ASIC chip to pow have to be cheap and easy to be produced, so more manufacturer can join the business at a relative low cost.
How many competitors we have producing GPU/CPU chips? thats centralization, also general purposed hardware can be resold, lowering attack costs. Datacenters miners will allways be cheaper than home miners and nothing can stop them to centralize.

Also coins mineable with GPU/CPU are often mined using maleware botnets, or stealing your workplace money so your network will be secured by evil, and thats not good.

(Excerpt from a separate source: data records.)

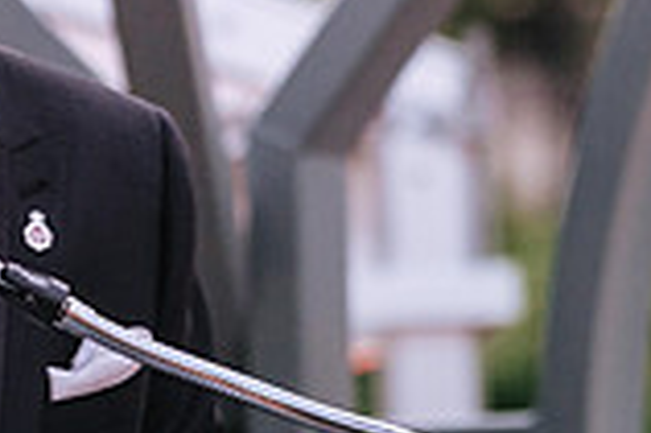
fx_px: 6738
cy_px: 85
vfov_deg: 3.7
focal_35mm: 373
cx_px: 239
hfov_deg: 5.5
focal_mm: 66
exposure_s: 1/80
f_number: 3.2
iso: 400
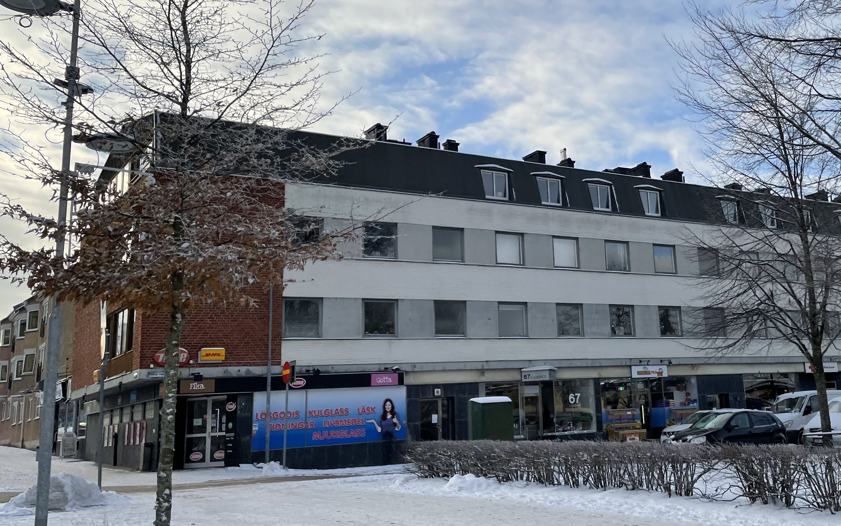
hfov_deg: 49.2
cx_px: 583
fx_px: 894
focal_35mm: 39
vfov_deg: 32.7
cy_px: 211
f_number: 1.6
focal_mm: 4.2
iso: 32
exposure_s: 1/3509
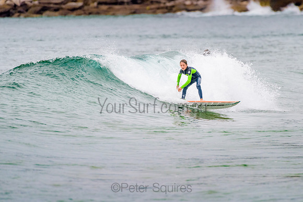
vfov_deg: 2.2
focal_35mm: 613
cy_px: 81
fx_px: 5160
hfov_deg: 3.4
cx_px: 170
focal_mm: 500
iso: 720
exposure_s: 1/800
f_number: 5.6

In any case honest home mining will be unprofitable y a waste of time.

Actual sha256 is great because it is very simple to produce asics to solve them.

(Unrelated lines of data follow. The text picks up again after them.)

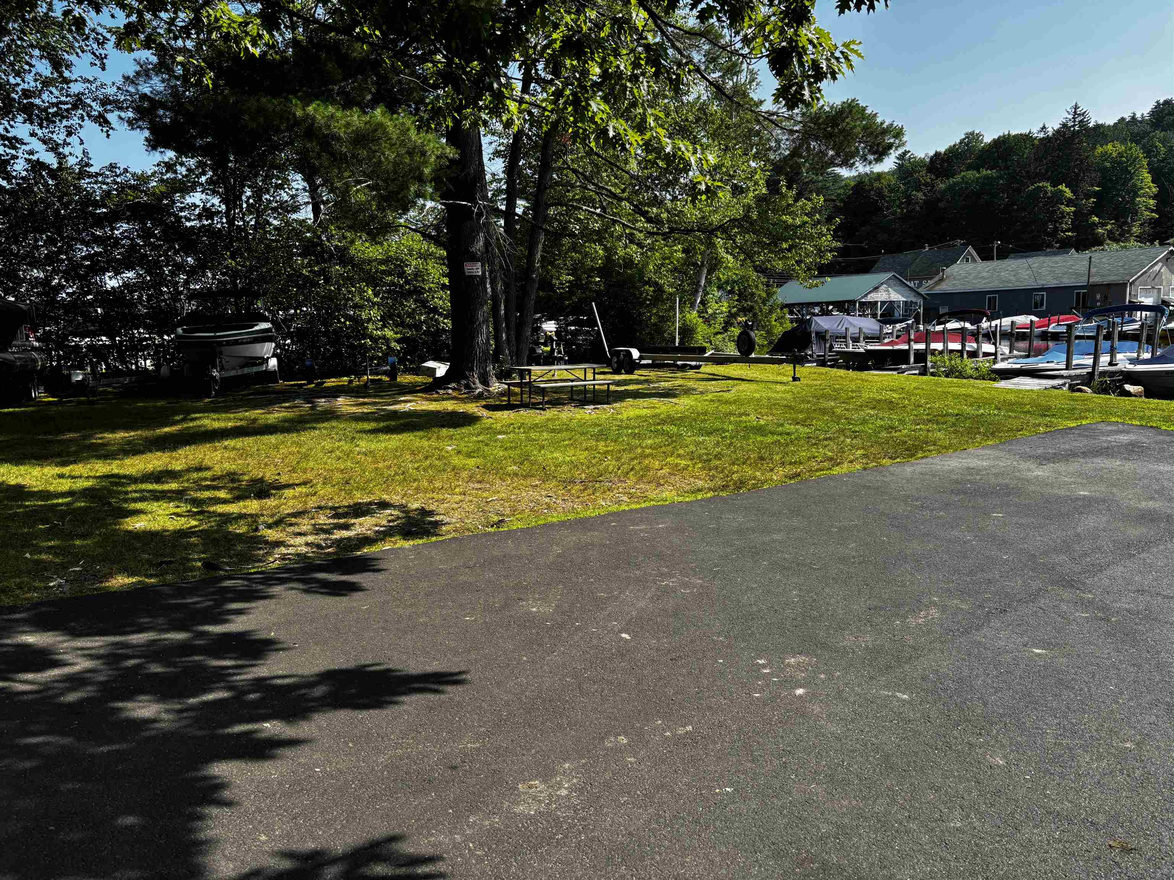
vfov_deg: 53.1
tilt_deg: -5.5
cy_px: 440
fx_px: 882
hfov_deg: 67.3
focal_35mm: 26
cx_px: 587
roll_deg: -1.0
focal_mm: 5.96
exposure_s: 1/1295
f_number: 1.6
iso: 50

Last days, I was thinking about how an emergency pow change can be done if something go wrong with actual double sha256 algo.

A pow change will definetly hit hard all mining industry, and I hope it will almost surely harm virtuos mininers harder than evil miners, so in the end evil will be prizewinner.

Thats a very hard problem to solve.
 think the only way to reduce damage can be, to change pow a little but not so much, so virtuos(but also evil) manufacturer can switch production easly.
In example, actual mining algo use double sha256, a solution to reduce manufacturer damage and to allow miners to get their mining hardware manufactured fast, and come back securing the blockchain ASAP, can be triple sha256.
this will make all previous hardware to be kicked out from the network, and will allow a fast substitution with new hardware.

but, this is a very ugly emergency solution it should not be used as some sort of antitrust to kill bitmain, as bitmain will come back stronger than ever. If you don't like bitmain you can support others manufacturer buying their hardware.
It is only an example, I don't think bitmain is evil, I think they are strong hard invested bitcoin believers. Some their actions can look evil, but they are only testing and provocating to make bitcoin stronger! Afterall bitcoin is an experiment !!!!